Meme kanseri, kadınlarda ilk sırada görülen kanser türü. Sağlıklı beslenme; kadınlarda meme kanseri görülme riskini de düşürüyor!
Sağlıklı beslenme meme kanseri riskini düşürüyor
Besinler ve meme kanseri arasındaki ilişkide; tek bir besine odaklanmak yerine, sağlık faydalarını bildiğimiz besin gruplarını dengeli ve düzenli tüketmeye odaklanmamız kanser riskini azaltmak için en önemli unsur. İstanbul Okan Üniversitesi Hastanesi Beslenme ve Diyet Uzmanı Dyt. Sinem Usuk, meme kanseri riskini düşüren beslenme önerilerini paylaştı.
Fazla Kilo Risk Unsuru!
Meme kanserinde biz beslenme uzmanlarını ve bireyleri ilgilendiren en önemli konulardan biri, kişinin ideal ağırlığın korunmasıdır. İdeal, bir diğer deyişle “sağlıklı kiloda” olmak, meme kanserinin görülme ve/veya nüks etme riskini azaltmaya yardımcı olan bir faktör.
Ayrıca çalışmalar, meme kanseri tanısı sonrası kilo alan kadınlarda yeniden kanser görülme riskinin de yüksek olduğunu gösteriyor.
Aşırı kilolu kadınlarda menopoz sonrası meme kanserine yakalanma riskinin, sağlıklı kilosunda olan kadınlara kıyasla daha yüksek olduğu yapılan çalışmalardan çıkan sonuçlar arasında!
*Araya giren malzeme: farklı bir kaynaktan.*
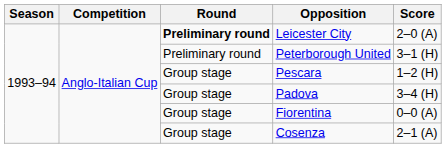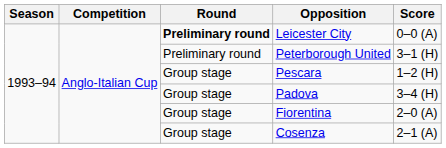Leicester City | Score: 2–0 (A) -> 0–0 (A)
Fiorentina | Score: 0–0 (A) -> 2–0 (A)
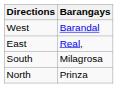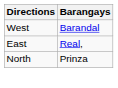- row: South | Milagrosa
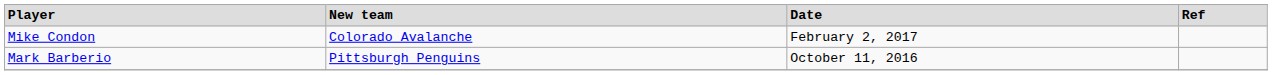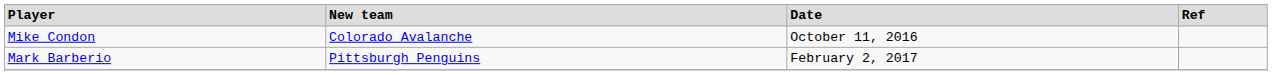Mike Condon | Date: February 2, 2017 -> October 11, 2016
Mark Barberio | Date: October 11, 2016 -> February 2, 2017
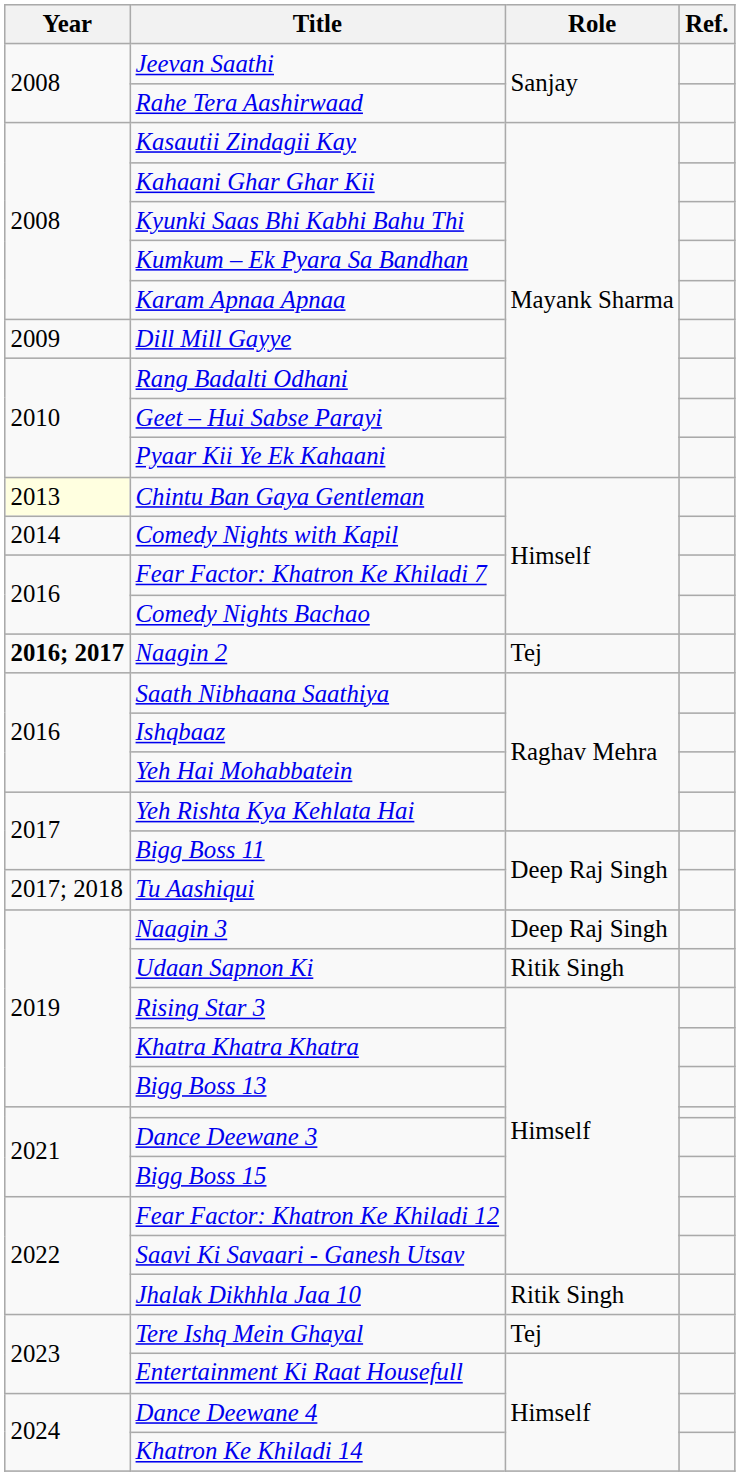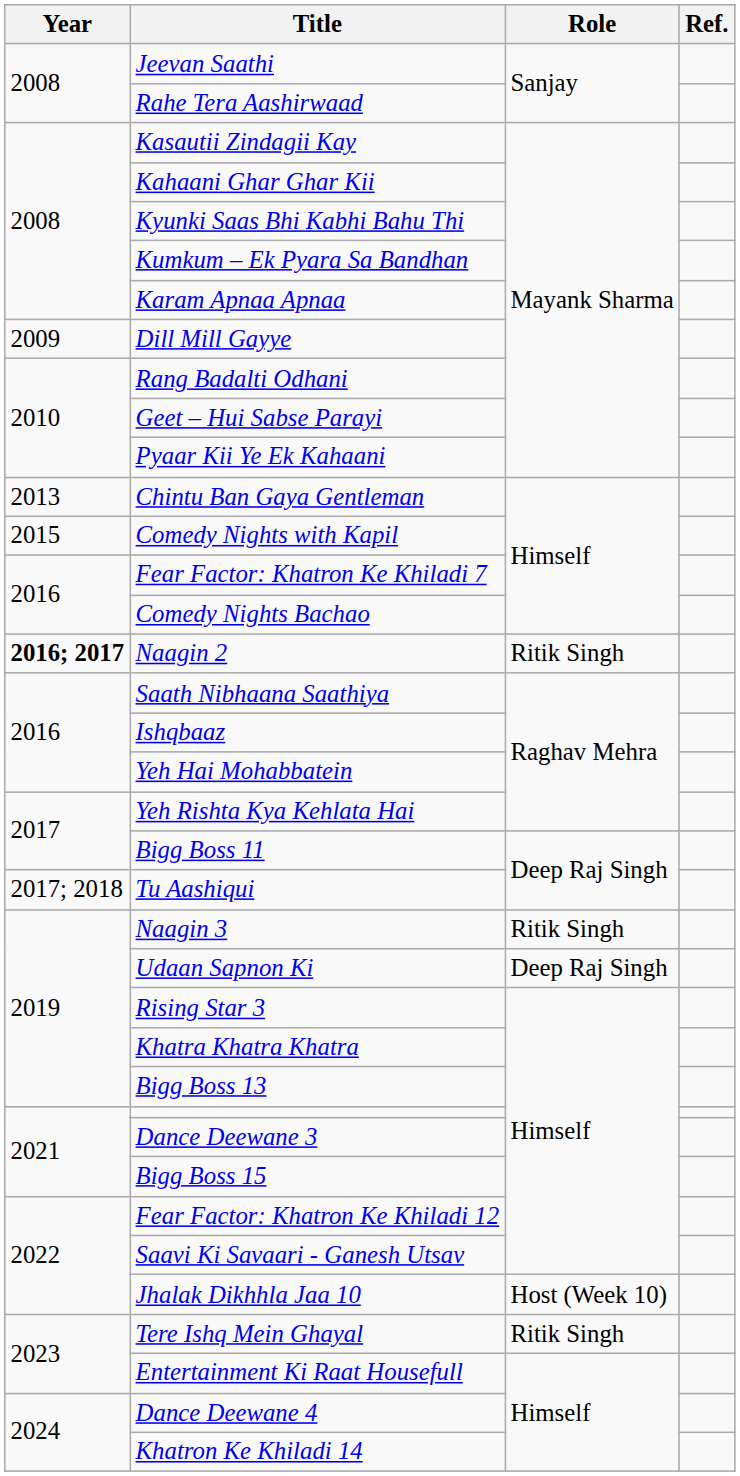Chintu Ban Gaya Gentleman | Year: lightyellow background -> no background
Comedy Nights with Kapil | Year: 2014 -> 2015
Naagin 2 | Role: Tej -> Ritik Singh
Naagin 3 | Role: Deep Raj Singh -> Ritik Singh
Udaan Sapnon Ki | Role: Ritik Singh -> Deep Raj Singh
Jhalak Dikhhla Jaa 10 | Role: Ritik Singh -> Host (Week 10)
Tere Ishq Mein Ghayal | Role: Tej -> Ritik Singh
Meme Kanserinden Korunmak İçin Beslenme Önerileri
İdeal vücut ağırlığınızda olun, değilseniz kısa sürede harekete geçin.
Sebze ve meyve tüketiminizi her gün minimum 5 porsiyon olarak hedefleyin. Bunun 3 porsiyonunun sebze, 2 porsiyonunun meyve olması besin öğesi dağılımı açısından ideal olacaktır. Sebze ve meyve tercihlerinizin hep aynı rutinde değil, mümkün olduğunca renk renk, çeşit çeşit olmasına özen gösterin.
Kurubaklagilleri haftanın ortalama 2 günü beslenmenize dahil edin. Böylelikle hem bitkisel protein alımınızı hem de lif (posa) tüketiminizi desteklemiş olursunuz.
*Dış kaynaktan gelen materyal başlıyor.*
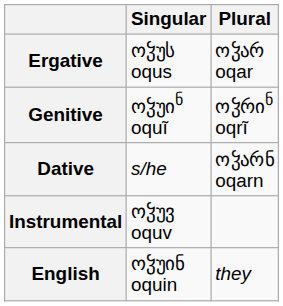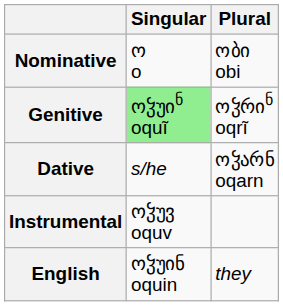+ row: Nominative | ო o | ობი obi
- row: Ergative | ოჴუს oqus | ოჴარ oqar
Genitive | Singular: no background -> lightgreen background
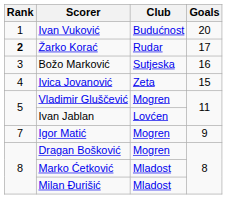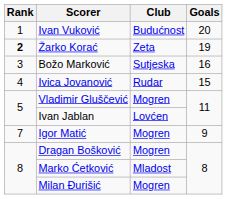Žarko Korać | Club: Rudar -> Zeta
Žarko Korać | Goals: 17 -> 19
Ivica Jovanović | Club: Zeta -> Rudar
Milan Đurišić | Club: Mladost -> Mogren
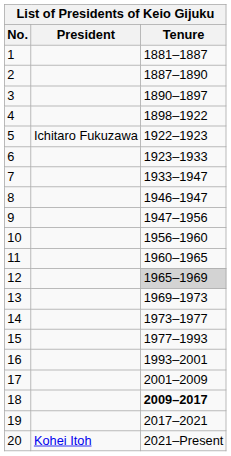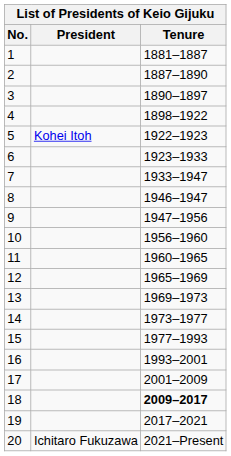5 | President: Ichitaro Fukuzawa -> Kohei Itoh
12 | Tenure: lightgrey background -> no background
20 | President: Kohei Itoh -> Ichitaro Fukuzawa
Meme kanseriyle ilişkisi üzerine en çok çalışılan konulardan biri diyetin içerdiği “yağ” meselesidir. Günlük yağ alımınızı sınırlamanız ve sağlıklı yağ kaynaklarını tercih etmeniz sizi güvende tutacaktır. Beslenmenize hayvansal kaynaklı yağlardan ziyade bitkisel kaynaklı yağlar hakim olmalı. Listenin en başına zeytinyağını yazdıktan sonra ceviz, badem, fındık gibi yağlı tohumlardan gelecek sağlıklı yağları da beslenmenize dahil edin.
Bu besinlerden gelen E vitamini çok güçlü bir antioksidandır ve vücudunuzun savaş gücünü arttırır. Sağlıklı olarak nitelendirdiğimiz bu yağları ise kesinlikle yakmamak önemli. Besinleri pişirime yöntemimiz özellikle yağ içeren besinlerin sağlıksız forma dönüşümünde oldukça etkilidir. Ceviz, badem, fındık gibi yağlı tohumları kavrulmamış tüketelim, yemeklerimizi pişirme metotlarımızdan kızartmayı çıkartalım.
Trans yağ asitlerinden, özellikle paketli/işlenmiş gıdalardan uzak duralım. Besinleri yağda kızartarak yemek de yine trans yağ asidi alımı arttıran faktörlerden biridir.
Kırmızı et tüketiminizi haftada 1-2 gün şeklinde sınırlamanız genel sağlık açısından idealdir.
Kalori içeriği yoğun, besin değeri olmayan işlenmiş hazır ürünlerden uzak duralım. Bunlar hem kolay kilo almanıza neden olarak sizi ideal kilonuzdan uzaklaştıran hem de mikro besin öğesi içeriği çok düşük olan maddelerdir. Vücudu gerçek anlamda beslemez, sadece boş kalori sunarlar.
Günlük su tüketiminizi ortalama 8-10 bardak su içmek üzerine ayarlayın. Böylelikle suyun vücudunuzdaki toksinleri uzaklaştırma etkisinden en iyi şekilde yararlanabilirsiniz.
Stres her hastalığın altında yatan, kolaylıkla çözülemeyen bir faktör. Ancak günlük fiziksel aktivitenizi arttırarak hem stres seviyenizi daha aşağılara çekebilir hem ideal kilonuzu koruyarak bir diğer riski ortadan kaldırmış olursunuz. Bir taşla iki kuş!